Noonday Grace

My good old father tucked his head,
(His face the color of gingerbread)
Over the table my mother had spread,
And folded his leathery hands and said:

“We thank thee, Lord, for this thy grace,
And all thy bounties to the race;
Turn not away from us thy face
Till we come to our final resting-place.”

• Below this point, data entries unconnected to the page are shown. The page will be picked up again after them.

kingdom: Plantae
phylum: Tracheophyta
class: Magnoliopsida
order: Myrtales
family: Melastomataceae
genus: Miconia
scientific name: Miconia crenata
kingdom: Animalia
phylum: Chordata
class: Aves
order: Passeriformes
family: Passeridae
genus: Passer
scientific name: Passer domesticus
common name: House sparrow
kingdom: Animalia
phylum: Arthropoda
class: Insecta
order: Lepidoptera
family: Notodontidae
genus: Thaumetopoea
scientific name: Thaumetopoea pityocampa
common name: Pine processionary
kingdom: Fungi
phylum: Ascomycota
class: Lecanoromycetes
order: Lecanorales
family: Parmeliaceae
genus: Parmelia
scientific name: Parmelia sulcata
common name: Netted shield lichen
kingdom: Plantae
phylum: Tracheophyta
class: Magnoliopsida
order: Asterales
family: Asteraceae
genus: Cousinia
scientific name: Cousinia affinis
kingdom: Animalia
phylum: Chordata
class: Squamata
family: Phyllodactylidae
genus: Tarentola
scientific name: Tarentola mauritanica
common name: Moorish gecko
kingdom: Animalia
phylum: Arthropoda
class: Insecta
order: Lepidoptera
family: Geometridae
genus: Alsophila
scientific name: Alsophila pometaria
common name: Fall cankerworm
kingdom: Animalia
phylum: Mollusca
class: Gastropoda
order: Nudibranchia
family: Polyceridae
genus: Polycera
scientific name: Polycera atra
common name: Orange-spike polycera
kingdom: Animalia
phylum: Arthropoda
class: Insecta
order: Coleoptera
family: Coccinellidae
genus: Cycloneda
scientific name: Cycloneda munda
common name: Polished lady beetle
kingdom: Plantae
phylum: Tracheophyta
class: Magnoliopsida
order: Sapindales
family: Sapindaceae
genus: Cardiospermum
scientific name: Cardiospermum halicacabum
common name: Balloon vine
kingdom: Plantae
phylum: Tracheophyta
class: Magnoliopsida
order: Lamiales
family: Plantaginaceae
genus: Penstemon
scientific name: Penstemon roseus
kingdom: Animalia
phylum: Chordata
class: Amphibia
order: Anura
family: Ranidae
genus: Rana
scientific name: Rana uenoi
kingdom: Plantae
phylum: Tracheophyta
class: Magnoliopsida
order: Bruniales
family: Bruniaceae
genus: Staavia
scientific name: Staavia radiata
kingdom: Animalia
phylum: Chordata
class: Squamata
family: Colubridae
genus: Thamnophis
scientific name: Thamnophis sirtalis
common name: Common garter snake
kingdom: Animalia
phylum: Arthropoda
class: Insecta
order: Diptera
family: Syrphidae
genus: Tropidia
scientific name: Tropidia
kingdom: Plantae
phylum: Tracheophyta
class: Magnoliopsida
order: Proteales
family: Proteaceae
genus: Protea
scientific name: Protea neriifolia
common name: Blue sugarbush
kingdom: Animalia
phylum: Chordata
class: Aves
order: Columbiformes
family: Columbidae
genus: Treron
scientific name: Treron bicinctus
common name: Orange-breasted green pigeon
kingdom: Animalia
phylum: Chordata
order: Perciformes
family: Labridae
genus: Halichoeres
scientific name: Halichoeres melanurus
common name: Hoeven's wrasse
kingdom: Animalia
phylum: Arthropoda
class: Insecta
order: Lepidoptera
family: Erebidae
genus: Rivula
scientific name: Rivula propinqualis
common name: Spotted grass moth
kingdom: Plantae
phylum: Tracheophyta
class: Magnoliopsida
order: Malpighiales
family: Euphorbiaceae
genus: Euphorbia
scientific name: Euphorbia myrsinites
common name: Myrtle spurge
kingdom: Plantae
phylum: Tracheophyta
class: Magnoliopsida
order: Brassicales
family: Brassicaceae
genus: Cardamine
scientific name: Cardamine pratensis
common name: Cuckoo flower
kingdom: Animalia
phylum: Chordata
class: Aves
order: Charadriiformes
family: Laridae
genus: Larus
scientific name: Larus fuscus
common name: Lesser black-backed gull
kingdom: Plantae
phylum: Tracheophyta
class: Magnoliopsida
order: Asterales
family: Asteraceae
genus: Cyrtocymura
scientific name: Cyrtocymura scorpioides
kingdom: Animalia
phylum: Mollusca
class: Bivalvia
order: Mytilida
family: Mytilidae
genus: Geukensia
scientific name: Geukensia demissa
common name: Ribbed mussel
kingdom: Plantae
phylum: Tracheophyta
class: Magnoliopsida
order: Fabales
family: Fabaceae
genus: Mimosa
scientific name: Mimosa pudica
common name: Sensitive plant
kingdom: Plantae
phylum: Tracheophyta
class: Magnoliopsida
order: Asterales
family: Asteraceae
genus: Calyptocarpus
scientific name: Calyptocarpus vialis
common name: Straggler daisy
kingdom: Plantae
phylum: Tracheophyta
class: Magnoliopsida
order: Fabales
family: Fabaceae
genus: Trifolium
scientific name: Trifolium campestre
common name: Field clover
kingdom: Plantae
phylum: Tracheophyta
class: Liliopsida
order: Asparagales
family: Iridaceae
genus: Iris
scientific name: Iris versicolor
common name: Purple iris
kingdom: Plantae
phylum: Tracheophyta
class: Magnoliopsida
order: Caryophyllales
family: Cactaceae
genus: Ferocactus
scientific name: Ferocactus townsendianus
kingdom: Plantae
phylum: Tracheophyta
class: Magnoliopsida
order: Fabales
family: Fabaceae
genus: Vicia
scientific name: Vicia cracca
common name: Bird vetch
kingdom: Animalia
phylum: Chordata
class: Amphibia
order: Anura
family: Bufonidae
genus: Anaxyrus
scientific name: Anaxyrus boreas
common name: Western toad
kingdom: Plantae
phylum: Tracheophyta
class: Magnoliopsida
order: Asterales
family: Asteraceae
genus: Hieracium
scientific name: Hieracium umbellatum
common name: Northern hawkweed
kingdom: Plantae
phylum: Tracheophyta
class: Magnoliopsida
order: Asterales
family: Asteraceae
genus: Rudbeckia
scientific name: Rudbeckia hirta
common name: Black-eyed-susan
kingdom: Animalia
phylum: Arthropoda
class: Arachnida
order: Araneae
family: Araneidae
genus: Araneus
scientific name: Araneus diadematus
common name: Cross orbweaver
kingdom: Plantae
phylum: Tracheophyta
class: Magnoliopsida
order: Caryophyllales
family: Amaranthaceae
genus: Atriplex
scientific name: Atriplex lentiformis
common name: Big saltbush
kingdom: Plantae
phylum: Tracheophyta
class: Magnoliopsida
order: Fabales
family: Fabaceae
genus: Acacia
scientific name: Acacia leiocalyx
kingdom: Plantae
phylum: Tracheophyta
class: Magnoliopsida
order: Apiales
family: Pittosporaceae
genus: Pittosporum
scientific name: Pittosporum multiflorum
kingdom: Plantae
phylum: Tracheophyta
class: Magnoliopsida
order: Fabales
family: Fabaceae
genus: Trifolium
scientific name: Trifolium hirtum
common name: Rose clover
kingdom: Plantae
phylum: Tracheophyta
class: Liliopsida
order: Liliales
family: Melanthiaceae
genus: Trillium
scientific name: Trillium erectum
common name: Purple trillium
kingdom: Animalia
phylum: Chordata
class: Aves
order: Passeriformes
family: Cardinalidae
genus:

These were the words of the old elect,
Or others to the same effect.

I love my father’s piety,
I know h’s grateful as can be,
A man that’s nearly seventy
And past his taste for cookery.
But I am not so old as he,
And when I see in front of me
Things that I like uncommonly,

(Cornfield beans my specialty,
When every pod spills two or three),
Then I forget the thou and thee
And pray with total fervency :

Thank you, good Lord, for dinner-time!
Gladly I come from the sweat and grime
To play in your Christian pantomime.

I wash the black dust from my face,
I sit again in a Christian’s place,
I hear the ancient Christian’s grace.

My thanks for clean fresh napkin first,
With faint red stain where the fruit-jar burst.

Thanks for a platter with kind blue roses,
For mother’s centerpiece and posies,
A touch of art right under our noses.

Mother, I’ll thank you for tumbler now
Of morning’s milk from our Jersey cow.

And father, thanks for a generous yam,
And a helping of home-cured country ham,
(He knows how fond of it I am.)

For none can cure them as can he,
And he won t tell his recipe,
But God was behind it, it seems to me.

Thank God who made the garden grow,
Who took upon himself to know
That we loved vegetables so.
I served his plan with rake and hoe,
And mother, boiling, baking, slow
To her favorite tune of Old Black Joe,
Predestined many an age ago.

Pearly corn still on the cob,
My teeth are aching for that job.

Tomatoes, one would fill a dish,
Potatoes, mealy as one could wish.

Cornfield beans and cucumbers,
And yellow yams for sweeteners.

Pickles between for stepping-stones,
And plenty of cornmeal bread in pones.

Sunday the preacher droned a lot
About a certain whether or not:

Is God the universal friend,
And if men pray can he attend
To each man s individual end?

They pray for individual things,
Give thanks for little happenings,
But isn t his sweep of mighty wings
Meant more for businesses of kings
Than pulling small men s petty strings?

He’s infinite, and all of that,
The setting sun his habitat,
The heavens they hold by his fiat,
The glorious year that God begat;
And what is creeping man to that,
O preacher, valiant democrat?

“The greatest of all, his sympathy,
His kindness, reaching down to me.”

Like mother, he finds it his greatest joy
To have big dinners for his boy.

She understands him like a book,
In fact, he helps my mother cook,
And slips to the dining-room door to look;
And when we are at our noon-day meal,
He laughs to think how fine we feel.

An extra fork is by my plate,
I nearly noticed it too late!

Mother, you’re keeping a secret back!
I see the pie-pan through the crack,
Incrusted thick in gold and black.

There’s no telling what that secret pair
Have cooked for me in the kitchen there,

There’s no telling what that pie can be,
But tell me that it s blackberry !

As long as I keep topside the sod,
I ll love you always, mother and God.